◆ **TO DO**:
No picture belongs in the copy. Repeat each line below exactly.

[Stored data]
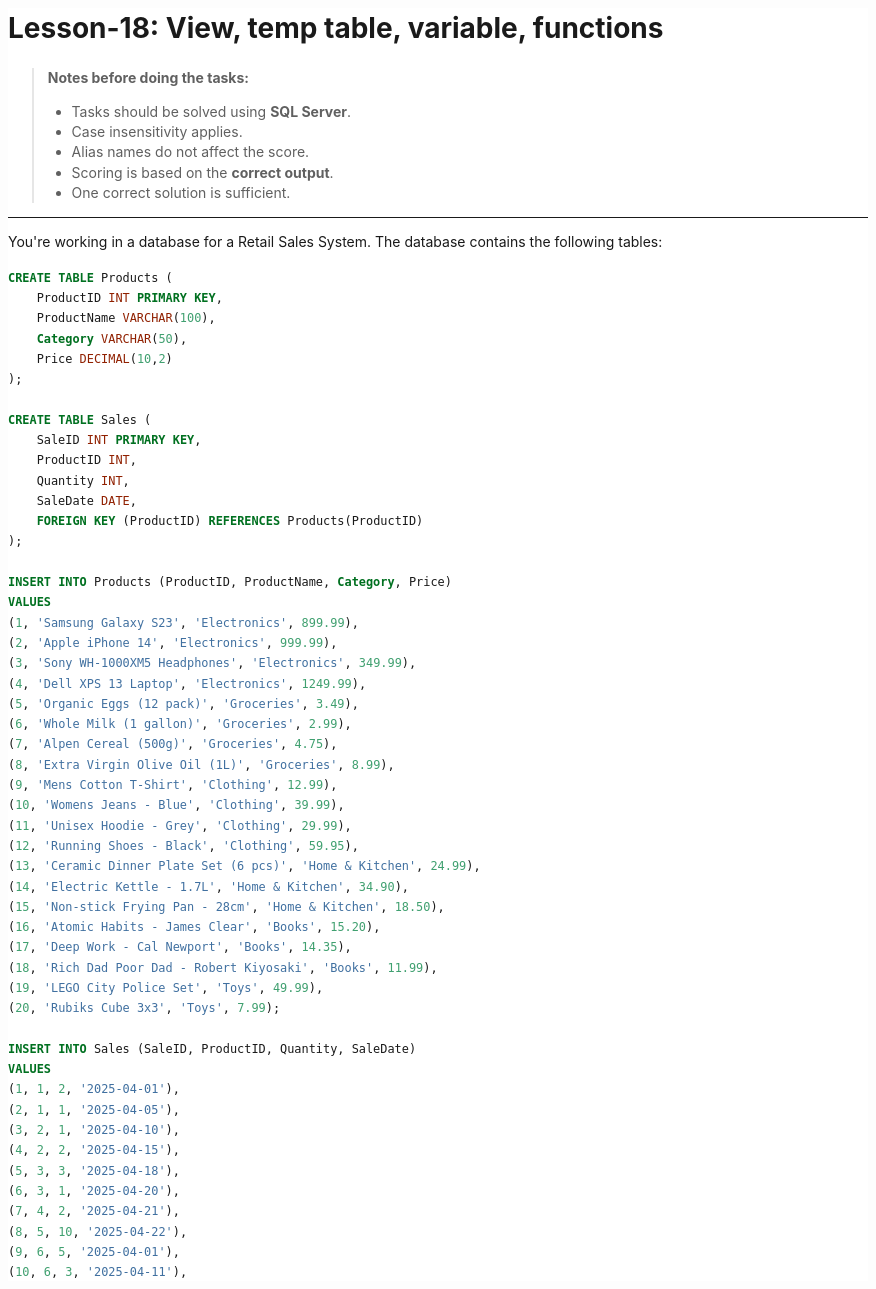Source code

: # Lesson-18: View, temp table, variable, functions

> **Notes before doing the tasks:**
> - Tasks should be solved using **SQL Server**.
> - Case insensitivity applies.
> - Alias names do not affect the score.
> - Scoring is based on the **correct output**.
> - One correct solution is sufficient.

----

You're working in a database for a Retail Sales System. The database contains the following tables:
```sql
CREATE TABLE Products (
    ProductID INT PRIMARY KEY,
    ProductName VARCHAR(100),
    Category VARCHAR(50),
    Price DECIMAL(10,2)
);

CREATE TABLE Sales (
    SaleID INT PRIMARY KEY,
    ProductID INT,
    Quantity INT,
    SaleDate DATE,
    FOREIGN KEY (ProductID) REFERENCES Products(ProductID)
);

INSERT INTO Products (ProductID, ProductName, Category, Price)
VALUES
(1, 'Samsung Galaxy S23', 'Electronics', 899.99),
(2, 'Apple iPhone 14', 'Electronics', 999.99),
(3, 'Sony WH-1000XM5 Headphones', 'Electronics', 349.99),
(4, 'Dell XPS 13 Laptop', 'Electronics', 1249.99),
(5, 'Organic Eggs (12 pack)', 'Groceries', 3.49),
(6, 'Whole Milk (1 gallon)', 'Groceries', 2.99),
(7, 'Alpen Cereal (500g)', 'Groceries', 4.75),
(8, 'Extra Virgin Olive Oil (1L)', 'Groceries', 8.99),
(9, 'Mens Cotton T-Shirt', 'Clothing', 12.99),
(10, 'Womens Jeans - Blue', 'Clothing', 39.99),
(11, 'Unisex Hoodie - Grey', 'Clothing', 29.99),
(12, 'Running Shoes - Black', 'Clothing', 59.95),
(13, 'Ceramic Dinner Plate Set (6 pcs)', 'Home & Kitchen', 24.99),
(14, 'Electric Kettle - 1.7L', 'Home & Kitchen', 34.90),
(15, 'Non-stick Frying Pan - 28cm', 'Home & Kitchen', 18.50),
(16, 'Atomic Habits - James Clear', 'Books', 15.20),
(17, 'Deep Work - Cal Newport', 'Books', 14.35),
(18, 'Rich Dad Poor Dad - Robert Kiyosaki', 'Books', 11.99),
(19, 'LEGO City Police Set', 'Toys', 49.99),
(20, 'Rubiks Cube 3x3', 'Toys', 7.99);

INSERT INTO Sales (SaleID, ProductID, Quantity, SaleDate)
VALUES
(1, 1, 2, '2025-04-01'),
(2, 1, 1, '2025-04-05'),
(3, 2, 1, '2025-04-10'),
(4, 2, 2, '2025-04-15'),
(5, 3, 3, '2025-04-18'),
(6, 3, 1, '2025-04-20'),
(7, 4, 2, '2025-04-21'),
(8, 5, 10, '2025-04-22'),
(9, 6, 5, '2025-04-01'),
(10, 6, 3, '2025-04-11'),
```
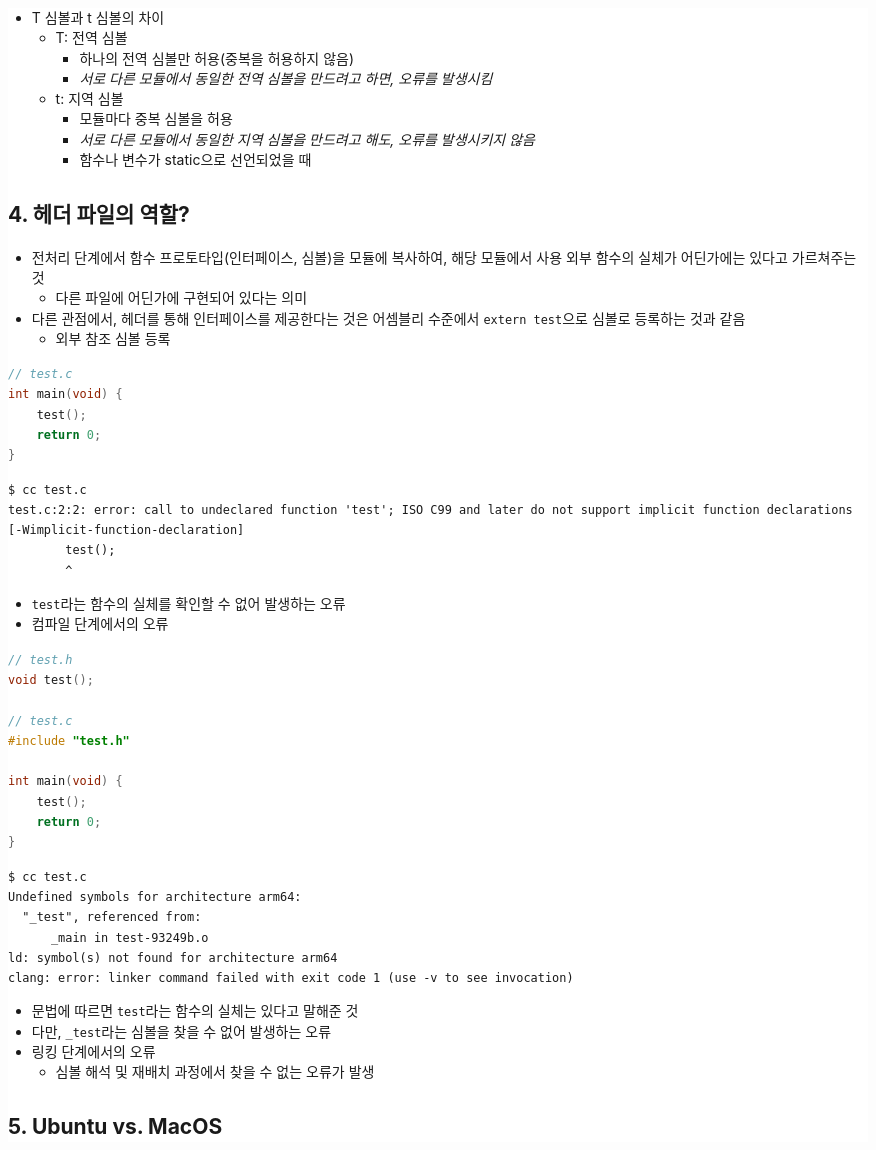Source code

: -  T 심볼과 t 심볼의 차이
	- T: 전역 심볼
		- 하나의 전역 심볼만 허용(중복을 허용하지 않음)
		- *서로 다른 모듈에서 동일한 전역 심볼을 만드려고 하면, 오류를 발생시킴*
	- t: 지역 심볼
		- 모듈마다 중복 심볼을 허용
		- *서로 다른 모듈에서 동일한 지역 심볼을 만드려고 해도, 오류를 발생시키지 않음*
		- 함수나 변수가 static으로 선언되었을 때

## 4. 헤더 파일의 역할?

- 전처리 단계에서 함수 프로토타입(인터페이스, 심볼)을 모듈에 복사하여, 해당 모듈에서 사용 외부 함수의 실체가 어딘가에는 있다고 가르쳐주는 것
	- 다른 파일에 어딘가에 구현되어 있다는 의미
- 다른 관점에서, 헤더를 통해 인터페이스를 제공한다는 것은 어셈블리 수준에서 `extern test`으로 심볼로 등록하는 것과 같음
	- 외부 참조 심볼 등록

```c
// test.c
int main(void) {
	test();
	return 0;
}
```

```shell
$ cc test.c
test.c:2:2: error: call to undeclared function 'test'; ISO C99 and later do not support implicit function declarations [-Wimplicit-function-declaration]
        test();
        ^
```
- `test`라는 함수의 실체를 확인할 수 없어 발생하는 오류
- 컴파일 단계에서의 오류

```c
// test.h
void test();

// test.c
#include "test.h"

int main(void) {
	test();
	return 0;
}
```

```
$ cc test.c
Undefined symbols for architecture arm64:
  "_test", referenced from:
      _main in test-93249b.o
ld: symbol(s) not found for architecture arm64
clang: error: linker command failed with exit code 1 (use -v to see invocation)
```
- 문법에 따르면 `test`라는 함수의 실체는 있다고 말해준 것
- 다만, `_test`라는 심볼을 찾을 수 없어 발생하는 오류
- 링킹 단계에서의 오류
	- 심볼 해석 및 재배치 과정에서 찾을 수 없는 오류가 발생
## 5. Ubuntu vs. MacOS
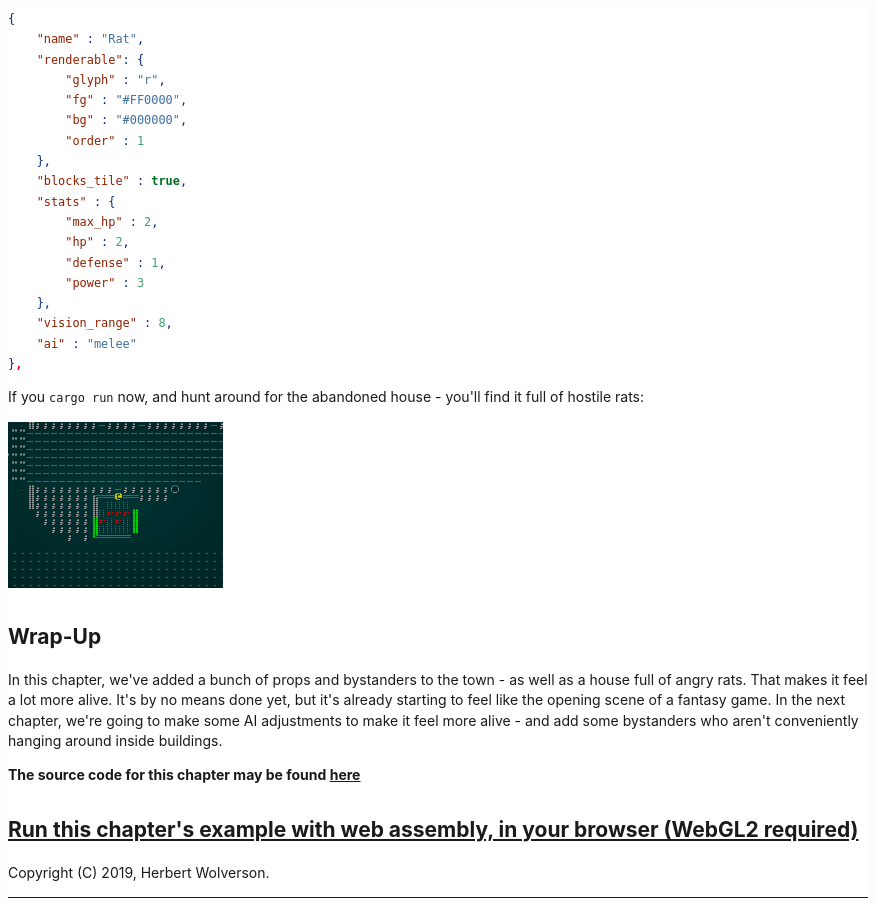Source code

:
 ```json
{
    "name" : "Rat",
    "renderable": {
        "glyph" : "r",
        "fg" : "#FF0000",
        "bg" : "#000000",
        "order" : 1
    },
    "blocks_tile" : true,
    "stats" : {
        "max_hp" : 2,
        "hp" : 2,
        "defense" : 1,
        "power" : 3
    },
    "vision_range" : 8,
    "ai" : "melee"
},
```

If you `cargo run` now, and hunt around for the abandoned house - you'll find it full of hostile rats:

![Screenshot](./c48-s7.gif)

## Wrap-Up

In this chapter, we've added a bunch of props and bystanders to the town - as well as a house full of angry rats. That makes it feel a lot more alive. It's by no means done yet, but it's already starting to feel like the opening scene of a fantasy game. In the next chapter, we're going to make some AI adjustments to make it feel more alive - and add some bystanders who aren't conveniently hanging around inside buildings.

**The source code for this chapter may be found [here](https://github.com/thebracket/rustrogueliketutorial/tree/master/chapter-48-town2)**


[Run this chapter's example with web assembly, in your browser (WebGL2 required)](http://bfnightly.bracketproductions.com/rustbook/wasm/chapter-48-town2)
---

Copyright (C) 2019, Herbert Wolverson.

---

◆ **WRITTEN SOLUTION**:
Source code

: # Lesson-18: View, temp table, variable, functions

> **Notes before doing the tasks:**
> - Tasks should be solved using **SQL Server**.
> - Case insensitivity applies.
> - Alias names do not affect the score.
> - Scoring is based on the **correct output**.
> - One correct solution is sufficient.

----

You're working in a database for a Retail Sales System. The database contains the following tables:
```sql
CREATE TABLE Products (
    ProductID INT PRIMARY KEY,
    ProductName VARCHAR(100),
    Category VARCHAR(50),
    Price DECIMAL(10,2)
);

CREATE TABLE Sales (
    SaleID INT PRIMARY KEY,
    ProductID INT,
    Quantity INT,
    SaleDate DATE,
    FOREIGN KEY (ProductID) REFERENCES Products(ProductID)
);

INSERT INTO Products (ProductID, ProductName, Category, Price)
VALUES
(1, 'Samsung Galaxy S23', 'Electronics', 899.99),
(2, 'Apple iPhone 14', 'Electronics', 999.99),
(3, 'Sony WH-1000XM5 Headphones', 'Electronics', 349.99),
(4, 'Dell XPS 13 Laptop', 'Electronics', 1249.99),
(5, 'Organic Eggs (12 pack)', 'Groceries', 3.49),
(6, 'Whole Milk (1 gallon)', 'Groceries', 2.99),
(7, 'Alpen Cereal (500g)', 'Groceries', 4.75),
(8, 'Extra Virgin Olive Oil (1L)', 'Groceries', 8.99),
(9, 'Mens Cotton T-Shirt', 'Clothing', 12.99),
(10, 'Womens Jeans - Blue', 'Clothing', 39.99),
(11, 'Unisex Hoodie - Grey', 'Clothing', 29.99),
(12, 'Running Shoes - Black', 'Clothing', 59.95),
(13, 'Ceramic Dinner Plate Set (6 pcs)', 'Home & Kitchen', 24.99),
(14, 'Electric Kettle - 1.7L', 'Home & Kitchen', 34.90),
(15, 'Non-stick Frying Pan - 28cm', 'Home & Kitchen', 18.50),
(16, 'Atomic Habits - James Clear', 'Books', 15.20),
(17, 'Deep Work - Cal Newport', 'Books', 14.35),
(18, 'Rich Dad Poor Dad - Robert Kiyosaki', 'Books', 11.99),
(19, 'LEGO City Police Set', 'Toys', 49.99),
(20, 'Rubiks Cube 3x3', 'Toys', 7.99);

INSERT INTO Sales (SaleID, ProductID, Quantity, SaleDate)
VALUES
(1, 1, 2, '2025-04-01'),
(2, 1, 1, '2025-04-05'),
(3, 2, 1, '2025-04-10'),
(4, 2, 2, '2025-04-15'),
(5, 3, 3, '2025-04-18'),
(6, 3, 1, '2025-04-20'),
(7, 4, 2, '2025-04-21'),
(8, 5, 10, '2025-04-22'),
(9, 6, 5, '2025-04-01'),
(10, 6, 3, '2025-04-11'),
```
Source code

: -  T 심볼과 t 심볼의 차이
	- T: 전역 심볼
		- 하나의 전역 심볼만 허용(중복을 허용하지 않음)
		- *서로 다른 모듈에서 동일한 전역 심볼을 만드려고 하면, 오류를 발생시킴*
	- t: 지역 심볼
		- 모듈마다 중복 심볼을 허용
		- *서로 다른 모듈에서 동일한 지역 심볼을 만드려고 해도, 오류를 발생시키지 않음*
		- 함수나 변수가 static으로 선언되었을 때

## 4. 헤더 파일의 역할?

- 전처리 단계에서 함수 프로토타입(인터페이스, 심볼)을 모듈에 복사하여, 해당 모듈에서 사용 외부 함수의 실체가 어딘가에는 있다고 가르쳐주는 것
	- 다른 파일에 어딘가에 구현되어 있다는 의미
- 다른 관점에서, 헤더를 통해 인터페이스를 제공한다는 것은 어셈블리 수준에서 `extern test`으로 심볼로 등록하는 것과 같음
	- 외부 참조 심볼 등록

```c
// test.c
int main(void) {
	test();
	return 0;
}
```

```shell
$ cc test.c
test.c:2:2: error: call to undeclared function 'test'; ISO C99 and later do not support implicit function declarations [-Wimplicit-function-declaration]
        test();
        ^
```
- `test`라는 함수의 실체를 확인할 수 없어 발생하는 오류
- 컴파일 단계에서의 오류

```c
// test.h
void test();

// test.c
#include "test.h"

int main(void) {
	test();
	return 0;
}
```

```
$ cc test.c
Undefined symbols for architecture arm64:
  "_test", referenced from:
      _main in test-93249b.o
ld: symbol(s) not found for architecture arm64
clang: error: linker command failed with exit code 1 (use -v to see invocation)
```
- 문법에 따르면 `test`라는 함수의 실체는 있다고 말해준 것
- 다만, `_test`라는 심볼을 찾을 수 없어 발생하는 오류
- 링킹 단계에서의 오류
	- 심볼 해석 및 재배치 과정에서 찾을 수 없는 오류가 발생
## 5. Ubuntu vs. MacOS
Source code

:
 ```json
{
    "name" : "Rat",
    "renderable": {
        "glyph" : "r",
        "fg" : "#FF0000",
        "bg" : "#000000",
        "order" : 1
    },
    "blocks_tile" : true,
    "stats" : {
        "max_hp" : 2,
        "hp" : 2,
        "defense" : 1,
        "power" : 3
    },
    "vision_range" : 8,
    "ai" : "melee"
},
```

If you `cargo run` now, and hunt around for the abandoned house - you'll find it full of hostile rats:

![Screenshot](./c48-s7.gif)

## Wrap-Up

In this chapter, we've added a bunch of props and bystanders to the town - as well as a house full of angry rats. That makes it feel a lot more alive. It's by no means done yet, but it's already starting to feel like the opening scene of a fantasy game. In the next chapter, we're going to make some AI adjustments to make it feel more alive - and add some bystanders who aren't conveniently hanging around inside buildings.

**The source code for this chapter may be found [here](https://github.com/thebracket/rustrogueliketutorial/tree/master/chapter-48-town2)**


[Run this chapter's example with web assembly, in your browser (WebGL2 required)](http://bfnightly.bracketproductions.com/rustbook/wasm/chapter-48-town2)
---

Copyright (C) 2019, Herbert Wolverson.

---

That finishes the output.